- Ship Harbour Location of Ship Harbour in Newfoundland
- Coordinates: 47°21′36.35″N 53°54′09.67″W﻿ / ﻿47.3600972°N 53.9026861°W
- Country: Canada
- Province: Newfoundland and Labrador
- Census division: Division 1
- Census subdivision: Subdivision B

Population (2001)
- • Total: 200
- Time zone: UTC-3:30 (Newfoundland Time)
- • Summer (DST): UTC-2:30 (Newfoundland Daylight)
- Area code: 709
- Highways: Route 102

= Ship Harbour, Newfoundland and Labrador =

Ship Harbour is a community in Newfoundland and Labrador, Canada located on the eastern shore of Placentia Bay.

Adjacent to Argentia, the waters off Ship Harbour are best known as the site of Atlantic Conference between Winston Churchill and Franklin D. Roosevelt on August 14, 1941. While and were secretly anchored in the entrance off Ship Harbour, various dignitaries and the two heads of government discussed the terms of what would become known as the Atlantic Charter. The community has a site dedicated to the meeting and also has a museum located in the Community Center.

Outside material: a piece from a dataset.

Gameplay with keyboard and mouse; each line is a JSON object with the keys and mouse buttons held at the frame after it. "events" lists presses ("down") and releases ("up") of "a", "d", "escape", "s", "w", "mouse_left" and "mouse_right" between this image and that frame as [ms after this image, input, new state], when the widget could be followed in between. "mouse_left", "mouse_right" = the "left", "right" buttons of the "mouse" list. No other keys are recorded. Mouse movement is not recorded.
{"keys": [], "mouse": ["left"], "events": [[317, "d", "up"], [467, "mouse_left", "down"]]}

Ship Harbour has a population of about 200 people. It is 140 km west of St. John's and can be reached on the Trans-Canada Highway and exiting at the Argentia Access Road.

==History==

Ship Harbour has been settled since at least 1835 when it was included in the Argentia Parish. By 1845 there were 2 families of 13 people, and the community did not appear again until 1869 when the population moved upward to 38 (two of the residents being born in Ireland). In the census of 1874 with 6 families and in 1884 it boasted 116 people. By the turn of the century there were four lobster factories operating in Ship Harbour and some salmon was tinned. Merchant Alberto Wareham outfitted local fishermen for the lobster and herring fisheries. In the 1921 Almanac of Newfoundland Edward Power is listed as the Post Master in Ship Harbour. Through oral history he is said to have operated out of his home. Ship Harbour's major surnames include Griffin, Griffiths, Sparrow, Power, Meade, Newman, Norman, Ledwell, and Upshall.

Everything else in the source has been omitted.